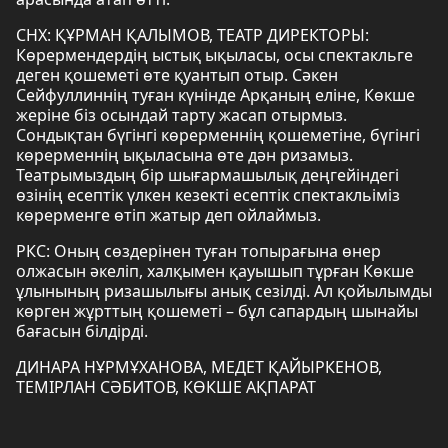
СНХ: ҚҰРМАН ҚАЛЫМОВ, ТЕАТР ДИРЕКТОРЫ:
Көрермендердің ыстық ықыласы, осы спектакльге
деген қошеметі өте қуантып отыр. Сәкен
Сейфуллиннің туған күнінде Арқаның еліне, Көкше
жеріне біз осындай тарту жасап отырмыз.
Сондықтан бүгінгі көрерменнің қошеметіне, бүгінгі
көрерменнің ықыласына өте дән ризамыз.
Театрымыздың бір шығармашылық деңгейіндегі
өзінің есептік үлкен кезекті есептік спектакльіміз
көрерменге өтіп жатыр деп ойлаймыз.
РКС: Оның сөздерінен туған топырағына өнер
олжасын әкеліп, халқымен қауышып тұрған Көкше
ұлынының ризашылығы анық сезілді. Ал қойылымды
көрген жұрттың қошеметі – бұл сапардың шынайы
бағасын білдірді.
ДИНАРА НҰРМҰХАНОВА, МЕДЕТ ҚАЙЫРКЕНОВ,
ТЕМІРЛАН СӘБИТОВ, КӨКШЕ АҚПАРАТ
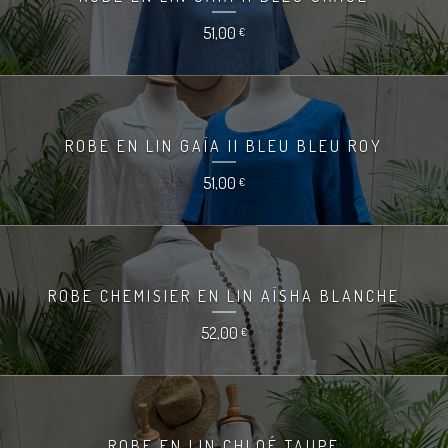
51,00
€
ROBE EN LIN GAÏA II BLEU BLEU ROY
51,00
€
ROBE CHEMISIER EN LIN AÏSHA BLANCHE
52,00
€
ROBE EN LIN CHLOÉ TAUPE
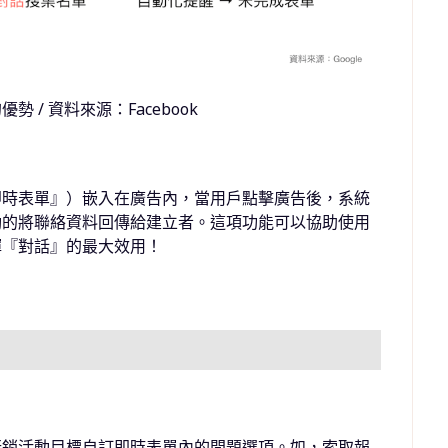
的優勢 / 資料來源：Facebook
即時表單』）嵌入在廣告內，當用戶點擊廣告後，系統
動的將聯絡資料回傳給建立者。這項功能可以協助使用
揮『對話』的最⼤效⽤！
行銷活動目標自訂即時表單內的問題選項。如，索取報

══════════════════════════════

> **TASK TO COMPLETE**
Leaving out the pictures, restate each line of the listing above verbatim, from the opening line to the line bearing "көрерменнің ықыласына өте дән ризамыз.", inclusive, and no more.

> **PROBLEM SOLUTION**
СНХ: ҚҰРМАН ҚАЛЫМОВ, ТЕАТР ДИРЕКТОРЫ:
Көрермендердің ыстық ықыласы, осы спектакльге
деген қошеметі өте қуантып отыр. Сәкен
Сейфуллиннің туған күнінде Арқаның еліне, Көкше
жеріне біз осындай тарту жасап отырмыз.
Сондықтан бүгінгі көрерменнің қошеметіне, бүгінгі
көрерменнің ықыласына өте дән ризамыз.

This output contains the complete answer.